#### Work task:
Reproduce the records below in their entirety, exactly as shown.

#### Input data:

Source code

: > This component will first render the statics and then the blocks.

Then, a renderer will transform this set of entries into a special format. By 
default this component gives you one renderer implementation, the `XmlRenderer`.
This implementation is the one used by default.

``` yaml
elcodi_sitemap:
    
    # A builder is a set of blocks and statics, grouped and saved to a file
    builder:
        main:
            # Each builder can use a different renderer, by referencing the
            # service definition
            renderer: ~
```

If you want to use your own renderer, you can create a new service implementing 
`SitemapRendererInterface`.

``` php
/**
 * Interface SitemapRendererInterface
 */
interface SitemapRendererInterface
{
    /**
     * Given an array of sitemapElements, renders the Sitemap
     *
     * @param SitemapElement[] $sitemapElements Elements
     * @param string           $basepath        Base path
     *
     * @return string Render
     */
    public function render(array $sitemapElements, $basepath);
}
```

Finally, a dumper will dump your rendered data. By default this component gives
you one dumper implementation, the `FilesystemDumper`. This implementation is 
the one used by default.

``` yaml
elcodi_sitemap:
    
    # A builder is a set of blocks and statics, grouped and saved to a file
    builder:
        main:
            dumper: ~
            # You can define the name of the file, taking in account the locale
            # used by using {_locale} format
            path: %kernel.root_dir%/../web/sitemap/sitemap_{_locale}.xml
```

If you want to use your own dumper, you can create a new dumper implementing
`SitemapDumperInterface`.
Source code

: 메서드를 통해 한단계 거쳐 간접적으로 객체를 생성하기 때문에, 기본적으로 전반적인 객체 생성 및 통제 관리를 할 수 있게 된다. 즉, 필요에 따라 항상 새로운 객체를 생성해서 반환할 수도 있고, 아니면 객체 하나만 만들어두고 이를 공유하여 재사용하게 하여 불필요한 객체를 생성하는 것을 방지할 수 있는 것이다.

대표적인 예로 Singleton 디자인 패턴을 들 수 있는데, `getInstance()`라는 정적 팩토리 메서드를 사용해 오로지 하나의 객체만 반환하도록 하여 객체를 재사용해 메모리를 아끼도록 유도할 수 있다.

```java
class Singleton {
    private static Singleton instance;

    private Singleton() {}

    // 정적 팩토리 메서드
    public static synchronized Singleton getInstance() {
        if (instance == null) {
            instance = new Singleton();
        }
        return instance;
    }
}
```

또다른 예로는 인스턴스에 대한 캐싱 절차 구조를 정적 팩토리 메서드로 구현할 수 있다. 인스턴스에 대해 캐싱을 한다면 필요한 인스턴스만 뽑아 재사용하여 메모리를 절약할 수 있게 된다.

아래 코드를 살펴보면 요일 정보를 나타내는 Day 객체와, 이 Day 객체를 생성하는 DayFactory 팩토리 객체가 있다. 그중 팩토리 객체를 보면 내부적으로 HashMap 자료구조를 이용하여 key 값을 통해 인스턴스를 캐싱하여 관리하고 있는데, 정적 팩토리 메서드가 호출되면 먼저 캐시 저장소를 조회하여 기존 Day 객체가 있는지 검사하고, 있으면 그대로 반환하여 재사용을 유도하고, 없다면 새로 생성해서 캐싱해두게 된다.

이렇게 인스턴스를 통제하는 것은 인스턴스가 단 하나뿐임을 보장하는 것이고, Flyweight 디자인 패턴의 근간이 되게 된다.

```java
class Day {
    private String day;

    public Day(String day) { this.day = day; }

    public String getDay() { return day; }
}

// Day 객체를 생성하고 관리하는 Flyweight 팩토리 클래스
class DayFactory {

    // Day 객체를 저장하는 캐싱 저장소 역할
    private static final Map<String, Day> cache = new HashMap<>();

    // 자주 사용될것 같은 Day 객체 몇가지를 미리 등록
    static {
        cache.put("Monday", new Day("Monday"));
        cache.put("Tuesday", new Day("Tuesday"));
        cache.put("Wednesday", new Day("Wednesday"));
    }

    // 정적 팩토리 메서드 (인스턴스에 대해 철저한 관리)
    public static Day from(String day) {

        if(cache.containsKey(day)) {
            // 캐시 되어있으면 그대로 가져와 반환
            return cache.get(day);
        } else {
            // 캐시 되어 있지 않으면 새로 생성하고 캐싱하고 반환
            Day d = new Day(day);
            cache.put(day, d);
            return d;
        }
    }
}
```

#### The answer:
Source code

: > This component will first render the statics and then the blocks.

Then, a renderer will transform this set of entries into a special format. By 
default this component gives you one renderer implementation, the `XmlRenderer`.
This implementation is the one used by default.

``` yaml
elcodi_sitemap:
    
    # A builder is a set of blocks and statics, grouped and saved to a file
    builder:
        main:
            # Each builder can use a different renderer, by referencing the
            # service definition
            renderer: ~
```

If you want to use your own renderer, you can create a new service implementing 
`SitemapRendererInterface`.

``` php
/**
 * Interface SitemapRendererInterface
 */
interface SitemapRendererInterface
{
    /**
     * Given an array of sitemapElements, renders the Sitemap
     *
     * @param SitemapElement[] $sitemapElements Elements
     * @param string           $basepath        Base path
     *
     * @return string Render
     */
    public function render(array $sitemapElements, $basepath);
}
```

Finally, a dumper will dump your rendered data. By default this component gives
you one dumper implementation, the `FilesystemDumper`. This implementation is 
the one used by default.

``` yaml
elcodi_sitemap:
    
    # A builder is a set of blocks and statics, grouped and saved to a file
    builder:
        main:
            dumper: ~
            # You can define the name of the file, taking in account the locale
            # used by using {_locale} format
            path: %kernel.root_dir%/../web/sitemap/sitemap_{_locale}.xml
```

If you want to use your own dumper, you can create a new dumper implementing
`SitemapDumperInterface`.
Source code

: 메서드를 통해 한단계 거쳐 간접적으로 객체를 생성하기 때문에, 기본적으로 전반적인 객체 생성 및 통제 관리를 할 수 있게 된다. 즉, 필요에 따라 항상 새로운 객체를 생성해서 반환할 수도 있고, 아니면 객체 하나만 만들어두고 이를 공유하여 재사용하게 하여 불필요한 객체를 생성하는 것을 방지할 수 있는 것이다.

대표적인 예로 Singleton 디자인 패턴을 들 수 있는데, `getInstance()`라는 정적 팩토리 메서드를 사용해 오로지 하나의 객체만 반환하도록 하여 객체를 재사용해 메모리를 아끼도록 유도할 수 있다.

```java
class Singleton {
    private static Singleton instance;

    private Singleton() {}

    // 정적 팩토리 메서드
    public static synchronized Singleton getInstance() {
        if (instance == null) {
            instance = new Singleton();
        }
        return instance;
    }
}
```

또다른 예로는 인스턴스에 대한 캐싱 절차 구조를 정적 팩토리 메서드로 구현할 수 있다. 인스턴스에 대해 캐싱을 한다면 필요한 인스턴스만 뽑아 재사용하여 메모리를 절약할 수 있게 된다.

아래 코드를 살펴보면 요일 정보를 나타내는 Day 객체와, 이 Day 객체를 생성하는 DayFactory 팩토리 객체가 있다. 그중 팩토리 객체를 보면 내부적으로 HashMap 자료구조를 이용하여 key 값을 통해 인스턴스를 캐싱하여 관리하고 있는데, 정적 팩토리 메서드가 호출되면 먼저 캐시 저장소를 조회하여 기존 Day 객체가 있는지 검사하고, 있으면 그대로 반환하여 재사용을 유도하고, 없다면 새로 생성해서 캐싱해두게 된다.

이렇게 인스턴스를 통제하는 것은 인스턴스가 단 하나뿐임을 보장하는 것이고, Flyweight 디자인 패턴의 근간이 되게 된다.

```java
class Day {
    private String day;

    public Day(String day) { this.day = day; }

    public String getDay() { return day; }
}

// Day 객체를 생성하고 관리하는 Flyweight 팩토리 클래스
class DayFactory {

    // Day 객체를 저장하는 캐싱 저장소 역할
    private static final Map<String, Day> cache = new HashMap<>();

    // 자주 사용될것 같은 Day 객체 몇가지를 미리 등록
    static {
        cache.put("Monday", new Day("Monday"));
        cache.put("Tuesday", new Day("Tuesday"));
        cache.put("Wednesday", new Day("Wednesday"));
    }

    // 정적 팩토리 메서드 (인스턴스에 대해 철저한 관리)
    public static Day from(String day) {

        if(cache.containsKey(day)) {
            // 캐시 되어있으면 그대로 가져와 반환
            return cache.get(day);
        } else {
            // 캐시 되어 있지 않으면 새로 생성하고 캐싱하고 반환
            Day d = new Day(day);
            cache.put(day, d);
            return d;
        }
    }
}
```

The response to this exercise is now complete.